Capture instance is needed if the user desired to track different columns in the same table separately.
Net changes, which is on by default, allows the user to query for the end result of all changes in a given time period. When net changes is disabled, the user can only query for all changes to the table or a row within a time period. This makes sub-queries necessary in order to find only the most recent changes
Column list is a comma separated list of column names that will be tracked in this instance. Say, for example, that a client is only interested in tracking the changes to employees' salaries. The enable statement would look something like this.
EXEC sys.sp_cdc_enable_table @source_schema = dbo, @source_name = employee, @captured_column_list = 'salary'
At this point, everything is set up and ready to go.
Now that CDC has been enabled for the database and all necessary tables, the retention period should be defined. The retention period tells CDC how far back to keep records in the capture tables. SQL Server defaults this value to 3 days, but business requirements may mandate longer time frames and disc space limitations might require shorter ones. To set the retention rate, run the system procedure sys.sp_cdc_change_job as below with x being the number of minutes to keep records in the table. *Note: When defining the retention period, the job_type parameter must be 'cleanup'.
EXEC sys.sp_cdc_change_job @job_type = 'cleanup', @retention = x
WORKING WITH CDC
For a list of all built-in tables for CDC with links to all cdc system functions and stored procedures, go here... http://msdn.microsoft.com/en-us/library/bb500353.aspx.

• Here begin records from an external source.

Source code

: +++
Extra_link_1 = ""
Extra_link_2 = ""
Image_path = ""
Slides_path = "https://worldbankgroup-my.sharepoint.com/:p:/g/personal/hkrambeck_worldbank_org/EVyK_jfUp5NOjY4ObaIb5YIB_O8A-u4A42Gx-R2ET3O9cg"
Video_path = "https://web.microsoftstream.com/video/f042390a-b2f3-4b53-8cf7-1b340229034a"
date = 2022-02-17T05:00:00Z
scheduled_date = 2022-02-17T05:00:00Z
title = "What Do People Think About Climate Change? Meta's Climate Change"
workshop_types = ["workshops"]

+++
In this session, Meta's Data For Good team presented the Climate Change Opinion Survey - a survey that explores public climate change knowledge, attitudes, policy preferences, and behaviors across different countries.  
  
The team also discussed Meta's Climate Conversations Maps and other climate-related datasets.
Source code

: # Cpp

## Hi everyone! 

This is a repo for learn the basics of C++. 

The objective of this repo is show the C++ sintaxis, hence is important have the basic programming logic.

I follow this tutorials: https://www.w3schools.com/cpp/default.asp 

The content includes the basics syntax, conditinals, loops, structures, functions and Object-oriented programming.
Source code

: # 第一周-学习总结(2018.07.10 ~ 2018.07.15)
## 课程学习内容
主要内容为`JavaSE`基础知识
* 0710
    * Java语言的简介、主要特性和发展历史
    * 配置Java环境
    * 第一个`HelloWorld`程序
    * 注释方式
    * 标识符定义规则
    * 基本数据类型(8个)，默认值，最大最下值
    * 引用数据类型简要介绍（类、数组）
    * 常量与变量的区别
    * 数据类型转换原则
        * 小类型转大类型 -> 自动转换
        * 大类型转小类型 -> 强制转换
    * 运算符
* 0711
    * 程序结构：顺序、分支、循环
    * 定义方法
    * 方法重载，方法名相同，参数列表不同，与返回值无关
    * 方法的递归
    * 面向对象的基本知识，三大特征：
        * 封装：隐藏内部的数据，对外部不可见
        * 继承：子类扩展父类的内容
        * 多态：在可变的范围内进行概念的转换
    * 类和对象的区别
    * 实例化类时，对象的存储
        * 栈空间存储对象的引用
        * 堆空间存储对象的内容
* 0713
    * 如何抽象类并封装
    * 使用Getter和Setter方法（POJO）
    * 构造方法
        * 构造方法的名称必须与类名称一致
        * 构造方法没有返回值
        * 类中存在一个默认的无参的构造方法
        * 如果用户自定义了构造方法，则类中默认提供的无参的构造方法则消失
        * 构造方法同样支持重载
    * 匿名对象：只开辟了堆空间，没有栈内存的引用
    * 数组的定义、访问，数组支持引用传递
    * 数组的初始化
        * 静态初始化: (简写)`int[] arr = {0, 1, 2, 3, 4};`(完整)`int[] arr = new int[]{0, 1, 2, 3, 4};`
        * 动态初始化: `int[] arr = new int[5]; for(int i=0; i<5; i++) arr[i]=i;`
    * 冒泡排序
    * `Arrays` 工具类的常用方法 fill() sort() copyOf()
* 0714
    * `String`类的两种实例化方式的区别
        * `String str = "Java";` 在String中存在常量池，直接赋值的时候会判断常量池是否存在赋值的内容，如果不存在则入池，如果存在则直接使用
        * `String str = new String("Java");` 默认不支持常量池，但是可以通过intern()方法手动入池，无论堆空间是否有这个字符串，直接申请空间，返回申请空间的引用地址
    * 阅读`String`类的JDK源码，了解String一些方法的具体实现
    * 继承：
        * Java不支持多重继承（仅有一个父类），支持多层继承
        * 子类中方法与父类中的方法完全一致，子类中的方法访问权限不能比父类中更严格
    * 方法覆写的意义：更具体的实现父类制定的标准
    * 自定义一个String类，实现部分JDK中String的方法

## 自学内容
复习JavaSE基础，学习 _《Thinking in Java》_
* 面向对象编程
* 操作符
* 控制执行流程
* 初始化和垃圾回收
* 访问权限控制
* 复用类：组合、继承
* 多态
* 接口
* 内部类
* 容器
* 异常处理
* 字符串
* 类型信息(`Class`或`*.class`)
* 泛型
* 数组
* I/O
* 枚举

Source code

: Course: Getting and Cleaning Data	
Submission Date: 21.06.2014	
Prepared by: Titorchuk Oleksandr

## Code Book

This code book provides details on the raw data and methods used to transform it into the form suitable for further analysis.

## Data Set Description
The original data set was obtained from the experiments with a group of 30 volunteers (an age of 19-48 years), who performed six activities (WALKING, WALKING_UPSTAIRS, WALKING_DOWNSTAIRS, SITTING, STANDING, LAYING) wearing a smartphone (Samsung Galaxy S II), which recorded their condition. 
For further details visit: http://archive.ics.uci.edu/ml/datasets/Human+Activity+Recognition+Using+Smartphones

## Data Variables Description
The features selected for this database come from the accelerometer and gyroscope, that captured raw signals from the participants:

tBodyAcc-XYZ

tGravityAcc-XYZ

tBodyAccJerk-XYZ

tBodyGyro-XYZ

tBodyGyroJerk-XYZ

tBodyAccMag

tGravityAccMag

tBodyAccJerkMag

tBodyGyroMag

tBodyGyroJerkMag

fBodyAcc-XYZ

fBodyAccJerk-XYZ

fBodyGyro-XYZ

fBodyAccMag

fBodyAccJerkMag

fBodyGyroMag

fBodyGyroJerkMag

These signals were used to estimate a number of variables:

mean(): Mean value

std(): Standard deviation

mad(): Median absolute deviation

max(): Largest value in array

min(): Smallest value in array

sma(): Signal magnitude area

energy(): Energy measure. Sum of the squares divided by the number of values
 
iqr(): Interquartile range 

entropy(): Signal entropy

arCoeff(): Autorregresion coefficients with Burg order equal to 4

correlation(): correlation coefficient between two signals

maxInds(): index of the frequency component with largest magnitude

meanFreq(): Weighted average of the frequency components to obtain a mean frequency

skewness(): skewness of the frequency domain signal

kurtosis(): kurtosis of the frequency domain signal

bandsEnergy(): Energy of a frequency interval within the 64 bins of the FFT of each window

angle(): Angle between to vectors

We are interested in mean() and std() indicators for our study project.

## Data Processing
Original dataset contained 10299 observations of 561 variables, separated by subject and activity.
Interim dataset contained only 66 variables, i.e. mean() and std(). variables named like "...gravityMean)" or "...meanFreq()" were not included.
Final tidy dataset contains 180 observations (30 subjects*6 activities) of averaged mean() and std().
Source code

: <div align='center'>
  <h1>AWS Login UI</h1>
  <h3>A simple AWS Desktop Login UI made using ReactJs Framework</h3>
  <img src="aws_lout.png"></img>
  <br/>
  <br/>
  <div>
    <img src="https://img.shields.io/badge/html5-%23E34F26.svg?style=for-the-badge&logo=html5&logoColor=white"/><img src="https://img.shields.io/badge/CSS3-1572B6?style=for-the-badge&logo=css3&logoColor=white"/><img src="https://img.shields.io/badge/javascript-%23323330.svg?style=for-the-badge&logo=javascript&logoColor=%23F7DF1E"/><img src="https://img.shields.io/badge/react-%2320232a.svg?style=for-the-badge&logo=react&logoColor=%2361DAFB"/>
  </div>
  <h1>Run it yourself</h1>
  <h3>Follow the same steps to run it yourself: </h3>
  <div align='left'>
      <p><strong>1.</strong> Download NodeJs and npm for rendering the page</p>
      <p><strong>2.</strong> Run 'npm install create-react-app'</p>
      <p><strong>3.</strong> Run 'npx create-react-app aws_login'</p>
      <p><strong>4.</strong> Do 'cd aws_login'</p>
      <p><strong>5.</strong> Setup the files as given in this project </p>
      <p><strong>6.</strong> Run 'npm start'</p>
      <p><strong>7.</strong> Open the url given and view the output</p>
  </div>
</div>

Now, you have a basic start to begin working with CDC. The big question is, what do you do with it? Well, there are several great ways to get some real value out of CDC. One particular utilization that I have employed in the past is to use CDC when loading new data from one environment into another. In my case the destination was a data warehouse. Using CDC, I created procedures that could isolate only the changes within a source table that needed to be propagated to the warehouse. This eliminated all "full pulls" from the ETL process and greatly improved the overall efficiency of the process. Imagine a source system with an employee table in which there are thousands of records. If this table in the source system does not have auditing columns (created date, modified date, etc...), or worse, it allows hard deletes, then you are reliant on full table comparisons in the ETL process. The process must verify that each record is an insert an update or a delete. Using CDC, within either SSIS packages or stored procedures, it is fairly simple to write queries that extract only the records of interest and to identify the modification type.

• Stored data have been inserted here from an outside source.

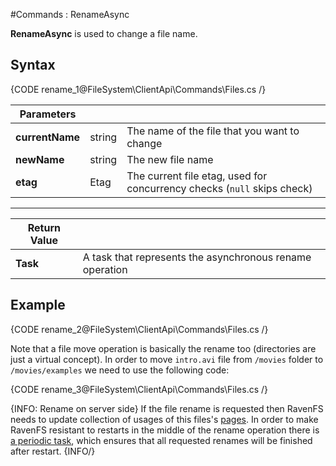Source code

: ﻿#Commands : RenameAsync

**RenameAsync** is used to change a file name.

## Syntax

{CODE rename_1@FileSystem\ClientApi\Commands\Files.cs /}

| Parameters | | |
| ------------- | ------------- | ----- |
| **currentName** | string | The name of the file that you want to change |
| **newName** | string | The new file name |
| **etag** | Etag | The current file etag, used for concurrency checks (`null` skips check) |

<hr />

| Return Value | |
| ------------- | ------------- |
| **Task** | A task that represents the asynchronous rename operation |

## Example

{CODE rename_2@FileSystem\ClientApi\Commands\Files.cs /}

Note that a file move operation is basically the rename too (directories are just a virtual concept). In order to move `intro.avi` file from `/movies` folder
to `/movies/examples` we need to use the following code:

{CODE rename_3@FileSystem\ClientApi\Commands\Files.cs /}

{INFO: Rename on server side}
If the file rename is requested then RavenFS needs to update collection of usages of this files's [pages](../../../files#pages). In order to make RavenFS resistant to restarts 
in the middle of the rename operation there is [a periodic task](../../../server/background-tasks), which ensures that all requested renames will be finished after restart.
{INFO/}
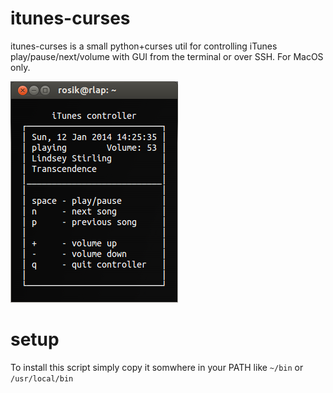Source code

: itunes-curses
=============

itunes-curses is a small python+curses util for controlling iTunes play/pause/next/volume with GUI from the terminal or over SSH.
For MacOS only.

![itunes-curses interface](screenshot.png?raw=true)

setup
=====

To install this script simply copy it somwhere in your PATH like <code>~/bin</code> or <code>/usr/local/bin</code>
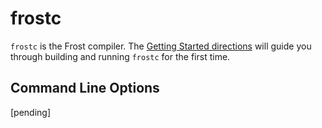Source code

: frostc
======

`frostc` is the Frost compiler. The [Getting Started directions](gettingStarted.md) will guide you
through building and running `frostc` for the first time.

Command Line Options
--------------------

[pending]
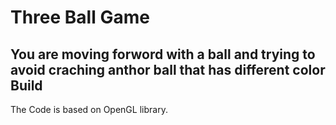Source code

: Three Ball Game
===============
You are moving forword with a ball and trying to avoid craching anthor ball that has different color
Build
-----
The Code is based on OpenGL library.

Another valuable use of CDC is in reporting. For example, the business may want to run reports based on invoice totals being changed for a completed invoice. CDC can be configured to record changes to the invoice amount field alone thereby ignoring all other changes to the invoice. Then, since CDC logs updates in pairs, the report can easily show an old vs new values comparison after the change. Keep in mind that CDC allows only two capture instances per table. This means that recording only the invoice amount column uses up one of those capture instances. The alternative set up would be to use an existing capture instance and test for the invoice amount being changed using the CDC function sys.fn_cdc_is_bit_set and pass in the update mask for the change record and the ordinal position of the column of interest. In the illustration below, notice the __$update_type field. The old record has a value of three while a value of 4 denotes the record after the change. Values of 1 and 2 indicate deletes and inserts respectively.
One final example of the value of CDC is in data recovery and auditing. If a delete statement is errantly issued against a set of data in a table that is tracked by cdc, a user can run queries using CDC to find the data. Then it is simply a matter of deciding what to do with the data. This option is only available for as long as the retention period is configured for and should not replace other backup and recovery plans. It just makes for a convenient method of performing an "undo".
CDC is a great feature and can be used in several ways to help you manage your database. Perhaps you have other practical uses for this feature?